Beauty is in the street. For every bike punk sticker on a rusty lamppost, for every graffiti stencil in an abandoned alleyway, and for every shadow jumping across a rooftop there is a story. That story is a story of struggle against the ideology of passive consumption, of reclaiming the urban habitat (ever more becoming an urban prison) that has been built around us, and of resisting and combating the norms of spatial interaction. The first step is to kill the cop inside our head. The road bends left towards the shopping mall, as the crow flies our home is to the right, but the shape of the road dictates we must first pay homage at the alter of spectacle (the mall): what stops us jumping that wall, dodging through the car park of the shiny offices and slipping down the darkened side alley home- what restricts us is our own imagination of the possible. In combating reality, we must first understand why it is a certain way, the road bends left because the citizen factory requires that we go left- so go right and avoid its clutches if only for a moment. Like this, to be an Urban Gorilla is simply to challenge, to confront, to defy expectation. From the psycho geographer analyzing how a building is used, and by who, and why, to the small child painting a chalk hop scotch on the concrete outside his house, to the person imagining itself in a night time- time trial race across London on its cycle ride home from work: we can all be Urban Gorillas.
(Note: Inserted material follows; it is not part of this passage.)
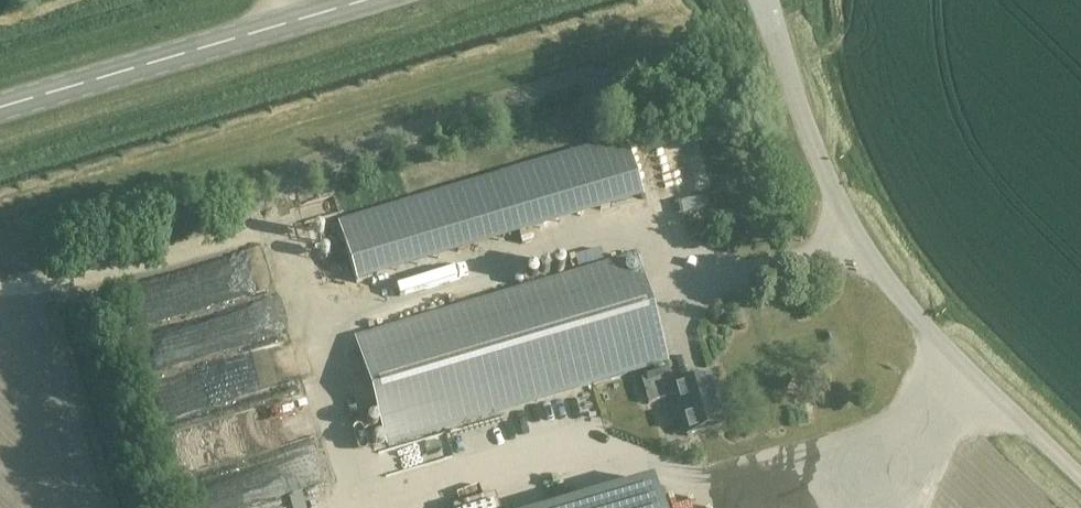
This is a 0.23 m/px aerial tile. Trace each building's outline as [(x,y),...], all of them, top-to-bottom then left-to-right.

The citizen factory is everywhere and always against us: through cameras, wide roads with no escape routes, and fines on our imagination which they term trespass and criminal damage (whilst criminal companies plaster their ideologies of destructive consumption over our walls and trespass on our communities with skyscrapers and condom machines) they attempt to destroy us- their ideology must be everywhere or else it is nothing. As Urban Gorillas in ravaged habitats, we must constantly evolve, imagine, reflect and grow; where their advertisements are compulsory and everywhere our graffiti must be optional, replaceable, removable, and adaptable. Where their roads say turn left at the junction an into something particular ours must be a hundred different routes over roves, behind walls, between office blocks and into nowhere or anywhere whichever we like. We must make their cameras pointless by moving in places they don’t know or don’t see any reason for us to want to travel such roads- in sewers, in gardens, by canals, on roof tops we can find our liberation in evasion and active ignorance (ignoring the presence of cameras). Where they see meaning in objects only in so far as they create value (e.g. a lamppost is valuable in so far as it makes travel from the trendy club to home possible) we must see objects as part of our giant playground as a value in our fulfillment (the lamppost is a paint-able canvas, a climbable tree, a perfect post from which to hang a street volley ball net). Under the cobblestones is the beach, but we need not tear up the concrete to unveil it- we can built within it, recreate it until it is in itself a beach.

So let us run at night into the private square and paint a chess board on which everyone can play, let us turn the shopping mall into a dance hall, an amphitheater, a whatever the fuck we like, let us make that piece of corporate art a climbing frame and that water feature a swimming pool, let us make the urban jungle what it was always meant to be.

Climb to the roof of that abandoned building at the end of your street- I promise the view will be worth it.